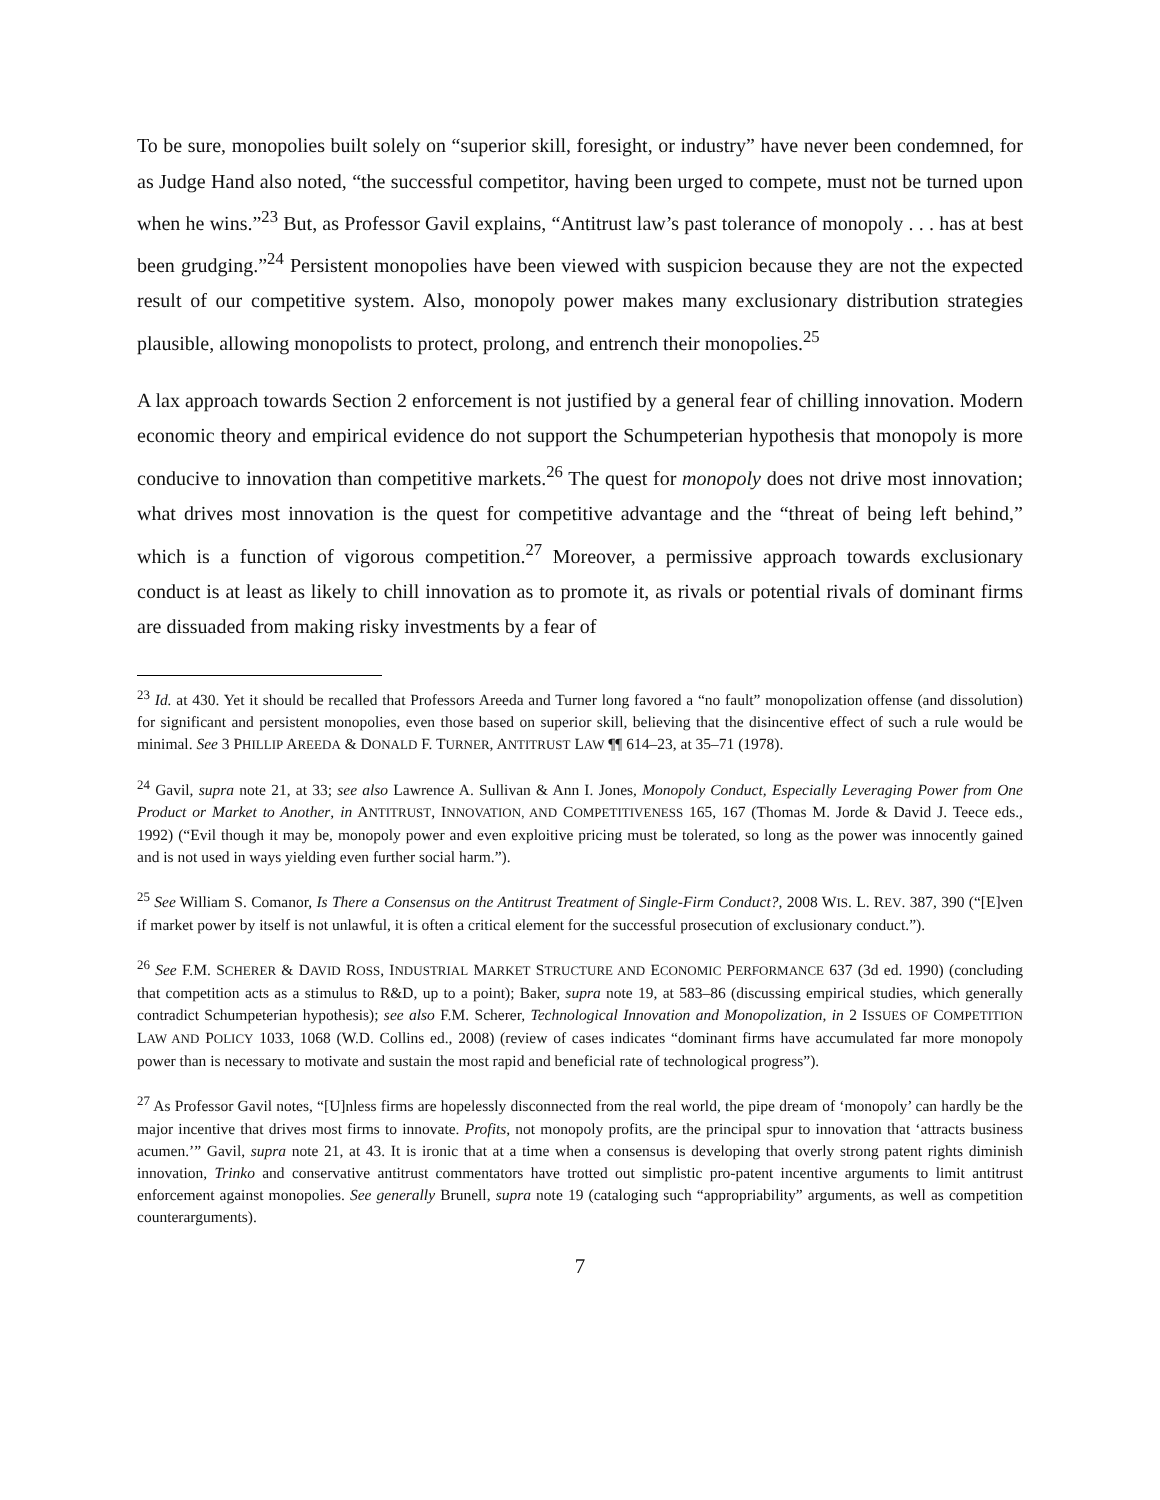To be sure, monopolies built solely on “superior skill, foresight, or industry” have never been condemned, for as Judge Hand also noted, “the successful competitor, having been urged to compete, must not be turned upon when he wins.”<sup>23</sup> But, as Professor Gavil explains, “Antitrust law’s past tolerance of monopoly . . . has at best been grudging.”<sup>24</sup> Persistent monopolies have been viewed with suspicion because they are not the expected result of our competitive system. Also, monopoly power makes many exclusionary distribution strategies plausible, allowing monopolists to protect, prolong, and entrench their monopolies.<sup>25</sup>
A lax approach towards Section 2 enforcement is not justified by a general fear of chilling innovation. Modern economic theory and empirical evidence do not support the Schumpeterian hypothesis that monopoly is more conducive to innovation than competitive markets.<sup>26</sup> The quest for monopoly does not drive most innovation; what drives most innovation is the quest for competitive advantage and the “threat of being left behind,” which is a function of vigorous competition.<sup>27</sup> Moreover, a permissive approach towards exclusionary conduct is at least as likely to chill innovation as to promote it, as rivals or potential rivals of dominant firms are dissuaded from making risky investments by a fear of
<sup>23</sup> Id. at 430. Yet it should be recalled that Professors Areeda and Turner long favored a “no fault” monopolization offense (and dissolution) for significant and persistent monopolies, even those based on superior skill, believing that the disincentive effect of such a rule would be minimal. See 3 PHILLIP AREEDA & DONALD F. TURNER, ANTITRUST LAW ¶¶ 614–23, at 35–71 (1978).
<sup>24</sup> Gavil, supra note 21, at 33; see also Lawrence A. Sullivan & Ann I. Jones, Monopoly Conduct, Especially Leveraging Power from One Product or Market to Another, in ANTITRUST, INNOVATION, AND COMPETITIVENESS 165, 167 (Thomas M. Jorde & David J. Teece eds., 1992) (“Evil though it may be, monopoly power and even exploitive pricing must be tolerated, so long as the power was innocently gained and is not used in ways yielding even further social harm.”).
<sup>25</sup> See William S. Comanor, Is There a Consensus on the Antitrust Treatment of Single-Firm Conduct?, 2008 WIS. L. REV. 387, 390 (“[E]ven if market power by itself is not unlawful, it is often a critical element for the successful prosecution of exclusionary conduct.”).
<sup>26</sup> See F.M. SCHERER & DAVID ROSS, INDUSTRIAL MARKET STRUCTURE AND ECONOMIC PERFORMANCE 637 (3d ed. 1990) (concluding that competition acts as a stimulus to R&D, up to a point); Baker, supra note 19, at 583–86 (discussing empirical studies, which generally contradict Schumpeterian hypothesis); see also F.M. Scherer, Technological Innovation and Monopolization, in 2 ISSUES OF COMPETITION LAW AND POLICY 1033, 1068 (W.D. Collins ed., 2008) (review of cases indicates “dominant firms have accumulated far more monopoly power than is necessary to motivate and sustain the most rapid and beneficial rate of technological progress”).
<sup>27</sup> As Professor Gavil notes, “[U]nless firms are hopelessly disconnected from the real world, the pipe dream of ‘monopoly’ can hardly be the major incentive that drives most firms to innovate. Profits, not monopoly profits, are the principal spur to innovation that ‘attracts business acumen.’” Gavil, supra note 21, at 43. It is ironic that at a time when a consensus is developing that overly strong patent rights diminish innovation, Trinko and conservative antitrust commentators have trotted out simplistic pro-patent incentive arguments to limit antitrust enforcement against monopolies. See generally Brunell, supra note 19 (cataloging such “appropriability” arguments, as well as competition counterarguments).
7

_ _ _

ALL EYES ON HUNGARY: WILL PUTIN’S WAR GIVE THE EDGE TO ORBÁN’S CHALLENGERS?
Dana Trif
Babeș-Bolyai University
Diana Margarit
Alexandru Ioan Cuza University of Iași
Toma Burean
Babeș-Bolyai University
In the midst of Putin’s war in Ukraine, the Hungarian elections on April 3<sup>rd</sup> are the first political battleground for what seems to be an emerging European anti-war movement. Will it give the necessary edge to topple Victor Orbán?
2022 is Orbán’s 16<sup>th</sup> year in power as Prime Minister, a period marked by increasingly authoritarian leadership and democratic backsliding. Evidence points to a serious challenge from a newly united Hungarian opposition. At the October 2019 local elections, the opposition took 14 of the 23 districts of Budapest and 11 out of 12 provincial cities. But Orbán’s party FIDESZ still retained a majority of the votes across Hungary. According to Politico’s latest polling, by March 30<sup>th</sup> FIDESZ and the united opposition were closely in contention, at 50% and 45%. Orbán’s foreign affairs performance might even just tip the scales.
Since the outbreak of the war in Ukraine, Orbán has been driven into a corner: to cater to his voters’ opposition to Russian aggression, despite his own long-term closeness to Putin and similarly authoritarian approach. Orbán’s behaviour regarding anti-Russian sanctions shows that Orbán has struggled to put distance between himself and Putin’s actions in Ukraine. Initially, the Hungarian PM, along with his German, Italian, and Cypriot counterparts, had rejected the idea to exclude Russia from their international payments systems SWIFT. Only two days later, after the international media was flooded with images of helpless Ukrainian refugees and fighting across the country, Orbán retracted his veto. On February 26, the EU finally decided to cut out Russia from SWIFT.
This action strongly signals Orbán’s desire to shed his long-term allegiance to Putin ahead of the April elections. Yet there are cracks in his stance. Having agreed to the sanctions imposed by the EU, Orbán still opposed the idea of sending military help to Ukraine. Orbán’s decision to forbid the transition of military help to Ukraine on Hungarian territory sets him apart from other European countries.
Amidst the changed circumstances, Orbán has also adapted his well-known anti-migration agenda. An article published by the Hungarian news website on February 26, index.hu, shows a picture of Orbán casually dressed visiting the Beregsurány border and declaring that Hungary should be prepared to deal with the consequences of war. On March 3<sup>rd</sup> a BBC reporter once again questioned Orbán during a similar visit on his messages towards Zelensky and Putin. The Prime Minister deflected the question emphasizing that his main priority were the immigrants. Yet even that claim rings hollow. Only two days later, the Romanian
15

_ _ _

What is the number of lines in these entries that hold "European"? Reply with the figure alone.

* Task answer
2